En pos de que se revierta la tendencia de nuestra propia extinción

Joanna Cruz Rehaag
forestaurbana@gmail.com
Presidenta, Asociación Costarricense de Paisajismo

San José, ¡por Dios, qué fea es! Fue linda en alguna época, ¿qué le pasó? Desde la década de 1970, nos hemos dedicado a fortalecer políticas del ambiente, a la conservación de los recursos naturales, pero nos olvidamos de lo urbano y de la gente. El resultado: un país reconocido mundialmente por sus acciones ambientalistas, su rica biodiversidad y unas ciudades en decadencia, cada vez más feas.

Es evidente que la causa del problema es la ausencia de una planificación urbana adecuada. San Jose pide a gritos que se impulse su rescate, que se mejoren los niveles de seguridad, se promueva una mejor calidad de vida y una mayor seguridad vial. San José requiere planificadores con conciencia ambiental y sobre todo más humana. San José, así como otras ciudades de Costa Rica, necesita con urgencia más espacios verdes.

Fiera reacción. Estamos cansados de vivir en una ciudad tan fea. Entonces, no es de extrañar que, cuando se difundió la noticia de que querían talar 200 árboles de jacaranda (Jacaranda mimosifolia) plantados hace mas de 35 años y que actualmente constituyen un paisaje maravilloso durante interminables 25 minutos en un recorrido de apenas 2 kilómetros, muchos reaccionáramos como fieras y nos opusimos a semejante dendro-asesinato.

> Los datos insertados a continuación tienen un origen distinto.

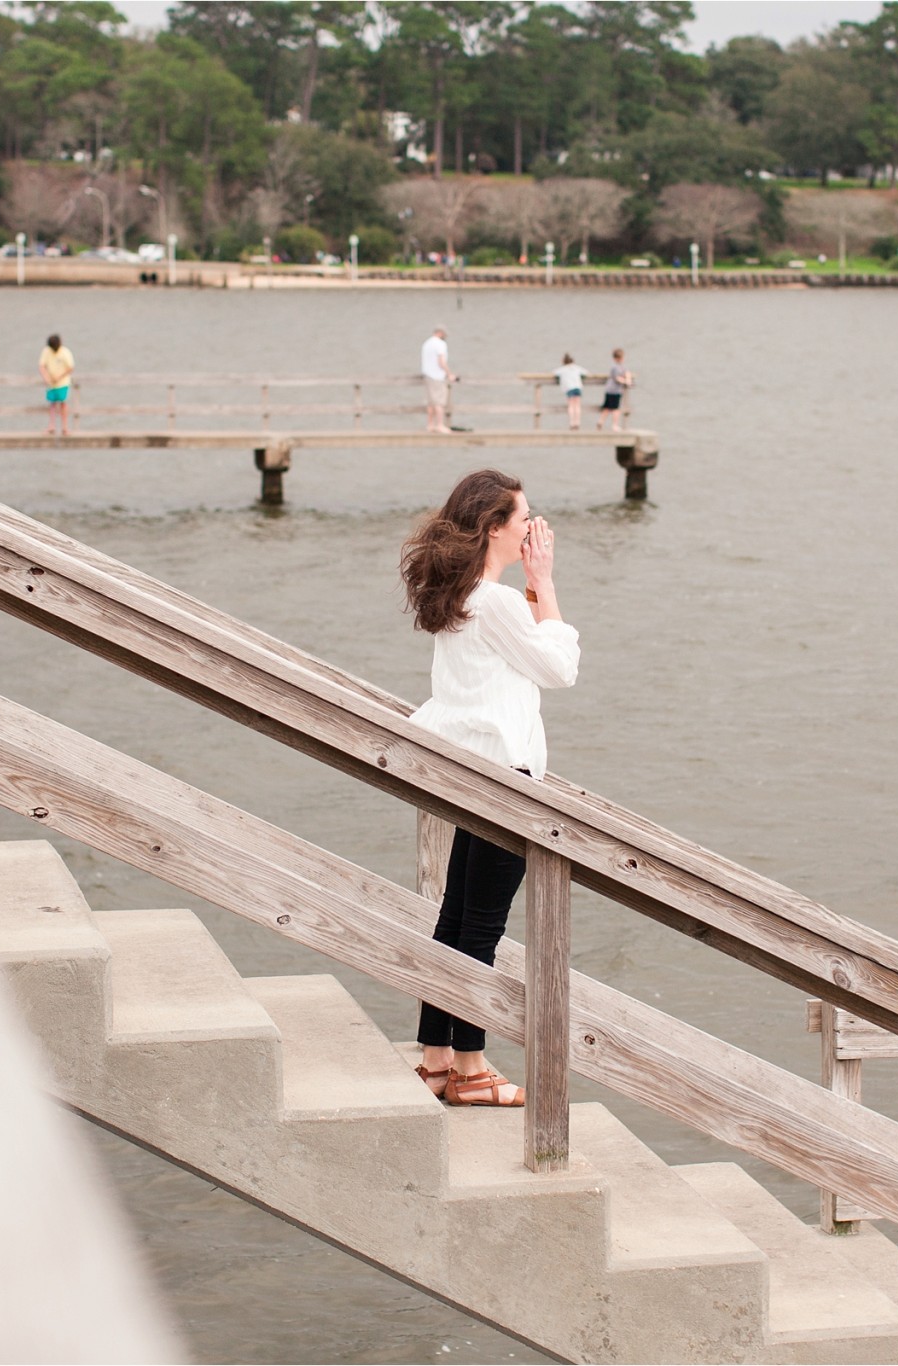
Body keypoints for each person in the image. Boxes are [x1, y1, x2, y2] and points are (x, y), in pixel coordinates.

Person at [400, 469, 580, 1108]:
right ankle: (472, 1067)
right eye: (524, 518)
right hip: (505, 777)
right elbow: (560, 669)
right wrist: (546, 583)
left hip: (470, 772)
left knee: (455, 915)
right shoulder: (496, 600)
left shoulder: (460, 598)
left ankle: (436, 1058)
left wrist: (528, 593)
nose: (533, 528)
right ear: (494, 528)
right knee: (481, 923)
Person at [421, 325, 455, 432]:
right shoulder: (440, 344)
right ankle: (440, 425)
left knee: (431, 402)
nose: (445, 337)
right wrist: (450, 374)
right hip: (437, 376)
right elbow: (441, 362)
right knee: (439, 402)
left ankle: (430, 425)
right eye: (444, 335)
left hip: (427, 375)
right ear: (440, 333)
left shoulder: (427, 343)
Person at [40, 333, 74, 435]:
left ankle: (64, 427)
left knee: (63, 404)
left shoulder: (65, 352)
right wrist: (46, 378)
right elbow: (41, 366)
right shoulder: (46, 351)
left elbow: (70, 368)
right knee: (52, 405)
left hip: (62, 383)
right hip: (51, 384)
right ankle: (51, 426)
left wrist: (58, 378)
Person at [596, 348, 635, 432]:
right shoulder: (616, 368)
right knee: (616, 409)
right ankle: (614, 425)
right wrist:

Cuando conocimos esta noticia, era poco lo que se podía hacer. Los desarrolladores contaban ya con los permisos de tala, amparados por la ley que dice que si un árbol es sembrado se puede cortar, no así los que han germinado naturalmente. También tenían estudios fitosanitarios que indicaban que los árboles estaban enfermos en su mayoría y, como si lo anterior fuera poco, en Costa Rica existe la posibilidad de decretar obras de interés público, y la ampliación a cuatro carriles para descongestionar dicha vía va mas allá de ese interés. Se había convertido en una urgencia, en una necesidad.

¡Qué impotencia ante semejante panorama!

Pero ¿sacrificar árboles? ¡No lo podíamos permitir! Sabemos de los beneficios ambientales, sociales y psicológicos que nos brindan los árboles; son incontables. Por lo tanto, no estábamos dispuestos a quedarnos callados y salimos a protestar. Nos dispusimos a abogar por la vida de esos 200 árboles y estuvimos durante días en el parque metropolitano La Sabana recogiendo firmas; muchas personas se ofrecieron a atarse a los árboles con el fin de impedir su tala; la prensa nos apoyó y se hizo patente la oposición generalizada a este desacierto.

Protesta y reacción. Por otro lado, muy oportunamente, el Instituto de Arquitectura Tropical trabajó en una propuesta donde no solamente era posible la ampliación de las vías mencionadas, sino que también incluía aceras, y se conservaban los árboles. Protestar, nosotros protestamos. Reaccionar, felizmente la señora ministra de Obras Públicas y Transportes reaccionó, y para el bien común.

Como un regalo de año nuevo, nos convocó a su despacho, y ahí nos reunimos un experto en seguridad vial, dos ingenieros, una paisajista, tres arquitectos y la señora Ministra. Durante más de una hora se externaron dudas, criterios, sugerencias, que llevaron a la determinación de que la gran mayoría de los árboles no serán talados. Solo algunos serán sacrificados para cumplir con los lineamientos de la ley 7600, que vela por los derechos de los discapacitados, y otros en pro de los peatones.

Podemos estar contentos de haber hecho progreso bien entendido. Ganamos una experiencia positiva y esperanzadora que nos demuestra que es posible devolver al ser humano un poco la alegría de vivir, en sitios donde el ambiente natural sea parte integral de las ciudades, un progreso donde prime el respeto por los seres humanos y por la naturaleza, un progreso que revierta la tendencia de nuestra propia extinción.